■ WHAT IS REQUIRED:
Copy the lines below exactly, starting at the line with "genus: Mimus" and ending with the line with "scientific name: Hydrocotyle acutiloba", both included.

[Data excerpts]
===

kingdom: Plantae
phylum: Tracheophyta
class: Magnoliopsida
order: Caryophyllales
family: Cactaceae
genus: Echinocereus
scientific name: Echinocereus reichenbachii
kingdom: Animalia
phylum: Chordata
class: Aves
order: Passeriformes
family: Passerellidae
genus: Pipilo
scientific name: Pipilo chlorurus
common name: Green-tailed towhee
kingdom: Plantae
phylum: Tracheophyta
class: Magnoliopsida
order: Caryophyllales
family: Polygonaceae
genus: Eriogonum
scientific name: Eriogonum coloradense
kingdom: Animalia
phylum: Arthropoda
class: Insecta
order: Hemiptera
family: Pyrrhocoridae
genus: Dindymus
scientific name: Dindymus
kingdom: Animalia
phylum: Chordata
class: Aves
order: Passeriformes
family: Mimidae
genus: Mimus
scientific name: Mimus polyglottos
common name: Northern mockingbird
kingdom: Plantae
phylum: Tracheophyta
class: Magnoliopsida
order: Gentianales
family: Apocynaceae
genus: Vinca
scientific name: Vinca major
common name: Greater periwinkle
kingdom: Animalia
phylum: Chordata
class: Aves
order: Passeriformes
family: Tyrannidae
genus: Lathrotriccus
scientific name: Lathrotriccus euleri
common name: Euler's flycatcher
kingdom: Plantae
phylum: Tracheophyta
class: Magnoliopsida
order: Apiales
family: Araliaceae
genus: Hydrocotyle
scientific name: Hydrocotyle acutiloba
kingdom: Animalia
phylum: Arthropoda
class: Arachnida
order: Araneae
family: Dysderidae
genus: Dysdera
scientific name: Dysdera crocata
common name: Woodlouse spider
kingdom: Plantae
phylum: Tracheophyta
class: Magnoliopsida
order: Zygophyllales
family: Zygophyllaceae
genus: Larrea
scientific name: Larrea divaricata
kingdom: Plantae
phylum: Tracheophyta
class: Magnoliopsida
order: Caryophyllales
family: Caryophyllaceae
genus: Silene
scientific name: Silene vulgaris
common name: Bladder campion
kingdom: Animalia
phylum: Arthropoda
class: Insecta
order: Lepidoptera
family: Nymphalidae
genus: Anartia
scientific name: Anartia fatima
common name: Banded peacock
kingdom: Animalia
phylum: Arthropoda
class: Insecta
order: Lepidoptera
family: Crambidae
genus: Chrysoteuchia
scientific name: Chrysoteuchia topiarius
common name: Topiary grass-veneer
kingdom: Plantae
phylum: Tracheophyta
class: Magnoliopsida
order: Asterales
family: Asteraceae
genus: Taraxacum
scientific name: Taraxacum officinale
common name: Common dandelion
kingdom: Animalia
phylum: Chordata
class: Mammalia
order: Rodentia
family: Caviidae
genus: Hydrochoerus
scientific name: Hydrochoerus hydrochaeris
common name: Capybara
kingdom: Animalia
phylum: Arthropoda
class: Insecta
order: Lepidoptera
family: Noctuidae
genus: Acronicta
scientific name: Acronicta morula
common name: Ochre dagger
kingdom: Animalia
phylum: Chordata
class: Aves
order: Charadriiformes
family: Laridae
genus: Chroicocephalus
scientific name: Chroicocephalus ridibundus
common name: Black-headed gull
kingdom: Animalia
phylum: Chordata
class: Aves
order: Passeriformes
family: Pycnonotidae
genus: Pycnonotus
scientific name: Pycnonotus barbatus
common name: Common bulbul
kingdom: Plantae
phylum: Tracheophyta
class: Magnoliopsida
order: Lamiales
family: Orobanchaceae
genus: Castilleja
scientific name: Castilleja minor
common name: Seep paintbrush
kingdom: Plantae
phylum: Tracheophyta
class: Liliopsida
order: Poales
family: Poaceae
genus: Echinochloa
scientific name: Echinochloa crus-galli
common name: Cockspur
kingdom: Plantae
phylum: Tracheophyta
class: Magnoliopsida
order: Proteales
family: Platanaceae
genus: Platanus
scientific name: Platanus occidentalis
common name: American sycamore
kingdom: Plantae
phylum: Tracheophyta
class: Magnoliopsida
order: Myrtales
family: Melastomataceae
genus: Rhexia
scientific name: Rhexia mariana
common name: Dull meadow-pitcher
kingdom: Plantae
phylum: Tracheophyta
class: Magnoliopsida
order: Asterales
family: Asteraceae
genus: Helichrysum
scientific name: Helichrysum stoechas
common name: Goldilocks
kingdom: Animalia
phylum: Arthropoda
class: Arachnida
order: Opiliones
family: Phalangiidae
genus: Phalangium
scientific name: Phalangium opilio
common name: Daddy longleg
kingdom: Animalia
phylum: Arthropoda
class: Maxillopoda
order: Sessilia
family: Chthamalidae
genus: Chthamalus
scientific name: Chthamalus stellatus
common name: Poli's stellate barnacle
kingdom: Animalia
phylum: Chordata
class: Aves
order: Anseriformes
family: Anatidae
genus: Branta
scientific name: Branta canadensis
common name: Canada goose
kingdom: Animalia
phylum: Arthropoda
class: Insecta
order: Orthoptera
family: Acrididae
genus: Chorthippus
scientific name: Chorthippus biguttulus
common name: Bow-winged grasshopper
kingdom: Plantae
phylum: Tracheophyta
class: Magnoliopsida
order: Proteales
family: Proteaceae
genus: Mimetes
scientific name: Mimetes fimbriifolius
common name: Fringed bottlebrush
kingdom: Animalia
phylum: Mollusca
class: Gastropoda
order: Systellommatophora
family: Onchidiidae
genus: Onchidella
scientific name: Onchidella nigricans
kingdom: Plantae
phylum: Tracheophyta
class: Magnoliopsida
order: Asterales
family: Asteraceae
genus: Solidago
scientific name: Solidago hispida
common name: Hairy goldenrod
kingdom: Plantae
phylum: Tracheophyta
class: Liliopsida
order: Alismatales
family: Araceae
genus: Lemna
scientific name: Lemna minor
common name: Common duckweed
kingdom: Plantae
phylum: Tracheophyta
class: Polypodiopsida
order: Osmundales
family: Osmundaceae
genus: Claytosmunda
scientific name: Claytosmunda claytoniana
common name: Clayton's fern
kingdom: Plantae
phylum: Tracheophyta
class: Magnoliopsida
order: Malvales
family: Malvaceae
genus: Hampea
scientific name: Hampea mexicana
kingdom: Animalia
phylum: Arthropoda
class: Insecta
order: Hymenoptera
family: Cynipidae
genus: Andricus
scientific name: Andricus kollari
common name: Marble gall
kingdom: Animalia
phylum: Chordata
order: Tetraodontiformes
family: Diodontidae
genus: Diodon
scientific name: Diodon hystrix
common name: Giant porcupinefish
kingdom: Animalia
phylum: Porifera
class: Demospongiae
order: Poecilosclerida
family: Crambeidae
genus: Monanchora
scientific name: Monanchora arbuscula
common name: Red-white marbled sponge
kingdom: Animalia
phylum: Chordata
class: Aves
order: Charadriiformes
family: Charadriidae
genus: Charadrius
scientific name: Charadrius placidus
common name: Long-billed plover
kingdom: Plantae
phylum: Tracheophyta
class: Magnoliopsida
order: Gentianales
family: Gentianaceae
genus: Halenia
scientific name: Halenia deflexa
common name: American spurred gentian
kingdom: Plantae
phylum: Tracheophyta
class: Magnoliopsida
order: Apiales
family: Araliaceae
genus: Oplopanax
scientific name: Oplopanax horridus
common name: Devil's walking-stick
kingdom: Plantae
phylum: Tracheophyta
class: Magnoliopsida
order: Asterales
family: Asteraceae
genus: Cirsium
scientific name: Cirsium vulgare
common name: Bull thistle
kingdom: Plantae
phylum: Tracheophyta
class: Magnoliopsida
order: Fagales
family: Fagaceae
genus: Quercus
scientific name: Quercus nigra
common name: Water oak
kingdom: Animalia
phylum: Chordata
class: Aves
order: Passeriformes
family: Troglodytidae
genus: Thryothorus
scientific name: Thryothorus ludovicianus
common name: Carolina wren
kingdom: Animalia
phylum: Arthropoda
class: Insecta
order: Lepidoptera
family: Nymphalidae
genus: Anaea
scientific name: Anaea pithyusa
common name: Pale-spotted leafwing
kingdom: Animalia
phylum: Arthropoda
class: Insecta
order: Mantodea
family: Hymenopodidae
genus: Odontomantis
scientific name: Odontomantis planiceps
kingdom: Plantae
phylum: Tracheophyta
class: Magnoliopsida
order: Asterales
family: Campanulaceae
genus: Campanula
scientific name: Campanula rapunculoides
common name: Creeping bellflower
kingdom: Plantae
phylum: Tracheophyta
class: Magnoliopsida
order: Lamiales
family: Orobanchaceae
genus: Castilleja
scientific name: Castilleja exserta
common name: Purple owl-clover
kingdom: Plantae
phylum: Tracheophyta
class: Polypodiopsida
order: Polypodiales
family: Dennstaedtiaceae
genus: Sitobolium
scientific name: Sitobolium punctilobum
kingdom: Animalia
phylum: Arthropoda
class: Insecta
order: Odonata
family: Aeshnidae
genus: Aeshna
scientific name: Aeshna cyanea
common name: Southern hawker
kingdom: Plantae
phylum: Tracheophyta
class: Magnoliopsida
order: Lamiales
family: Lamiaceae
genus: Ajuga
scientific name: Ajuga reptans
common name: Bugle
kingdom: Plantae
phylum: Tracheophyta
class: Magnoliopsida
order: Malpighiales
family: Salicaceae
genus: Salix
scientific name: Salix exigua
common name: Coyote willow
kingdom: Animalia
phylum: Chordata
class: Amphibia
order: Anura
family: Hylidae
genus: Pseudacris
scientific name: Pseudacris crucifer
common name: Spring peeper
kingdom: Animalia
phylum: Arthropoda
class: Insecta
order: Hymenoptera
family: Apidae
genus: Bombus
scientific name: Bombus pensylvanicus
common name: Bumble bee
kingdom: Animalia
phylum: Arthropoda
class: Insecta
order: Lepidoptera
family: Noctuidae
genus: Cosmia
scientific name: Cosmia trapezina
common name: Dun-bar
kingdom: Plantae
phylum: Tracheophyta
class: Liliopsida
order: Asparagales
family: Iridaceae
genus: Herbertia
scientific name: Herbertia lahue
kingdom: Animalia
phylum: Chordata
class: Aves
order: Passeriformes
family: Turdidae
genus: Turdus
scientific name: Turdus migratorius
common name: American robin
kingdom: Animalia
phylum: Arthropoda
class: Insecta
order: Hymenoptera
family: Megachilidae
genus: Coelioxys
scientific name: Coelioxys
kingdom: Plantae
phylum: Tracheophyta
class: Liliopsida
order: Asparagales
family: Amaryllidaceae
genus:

===

■ OUTPUT OF THE TASK:
genus: Mimus
scientific name: Mimus polyglottos
common name: Northern mockingbird
kingdom: Plantae
phylum: Tracheophyta
class: Magnoliopsida
order: Gentianales
family: Apocynaceae
genus: Vinca
scientific name: Vinca major
common name: Greater periwinkle
kingdom: Animalia
phylum: Chordata
class: Aves
order: Passeriformes
family: Tyrannidae
genus: Lathrotriccus
scientific name: Lathrotriccus euleri
common name: Euler's flycatcher
kingdom: Plantae
phylum: Tracheophyta
class: Magnoliopsida
order: Apiales
family: Araliaceae
genus: Hydrocotyle
scientific name: Hydrocotyle acutiloba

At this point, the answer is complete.